Potentiation represents a special case of facilitation in which certain pathways preferentially fire. It therefore represents a mechanism for learning and recall.

h. Convergence and divergence - At a typical synapse in the central nervous system thousands of neurons meet. Sometimes there are relatively few presynaptic neurons and many postsynaptic neurons. This is divergence. Here an impulse from a single presynaptic pathway can cause a large number of postsynaptic neurons to fire, thereby spreading the impulse to many parts of the nervous system. The opposite of this phenomena is convergence whereby many presynaptic neurons approach a synapse and a relatively few postsynaptic neurons exit the synapse.

i. Presynaptic inhibition and facilitation - This is the process by which an inhibitory or excitatory neuron

makes contact with the presynaptic neuron terminal filaments of an excitatory neuron and reduces or

increases the amount of neurotransmitter which it releases. This results in a smaller or larger EPSP.

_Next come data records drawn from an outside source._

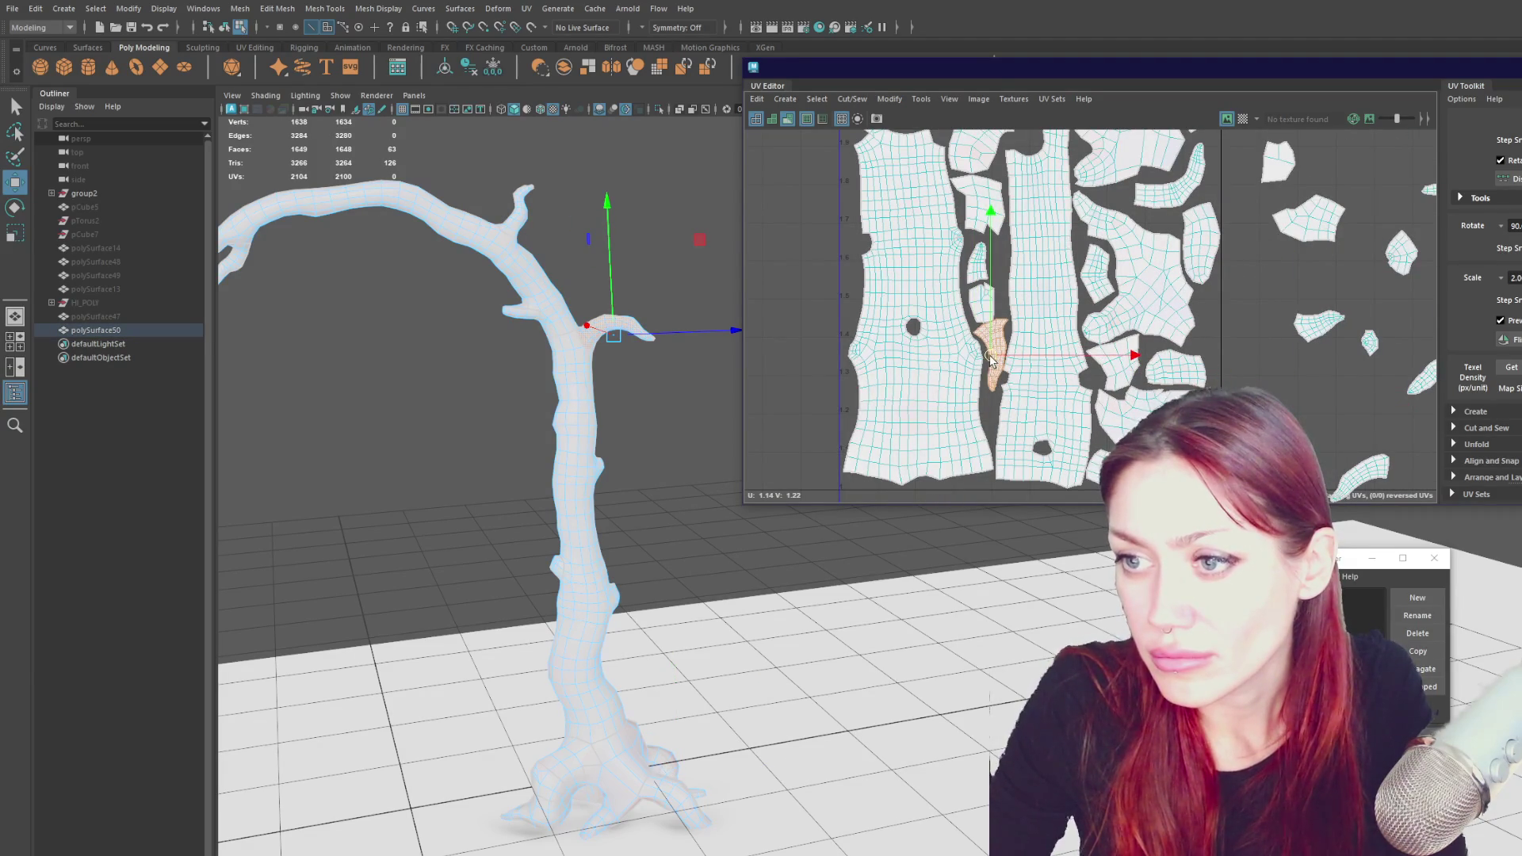
left_click(980, 306)
left_click_drag(973, 292, 905, 193)
middle_click_drag(992, 192, 971, 256, "alt")
key("e")
mouse_move(1044, 254)
left_mouse_down()
mouse_move(991, 408)
mouse_move(898, 459)
left_mouse_up()
mouse_move(903, 266)
left_mouse_down()
mouse_move(896, 179)
mouse_move(1172, 266)
mouse_move(1011, 364)
mouse_move(967, 364)
left_mouse_up()
- Move a small shell on the right up to the top of the block
left_click(968, 412)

This also represents a special synapse known as an axoaxonic synapse.

    1. Fatigue - This represents exhaustion of the neurotransmitter from a presynaptic neuron. A neuron

can be fired many times with virtually no lost of efficiency, but eventually the neurotransmitter may

become exhausted and consequently all effects on the postsynaptic neuron are lost. This represents

neural fatigue and the fatigued synapse will not again be functional until the presynaptic neurons have had sufficient rest to allow them to regenerate adequate supplies of neurotransmitter.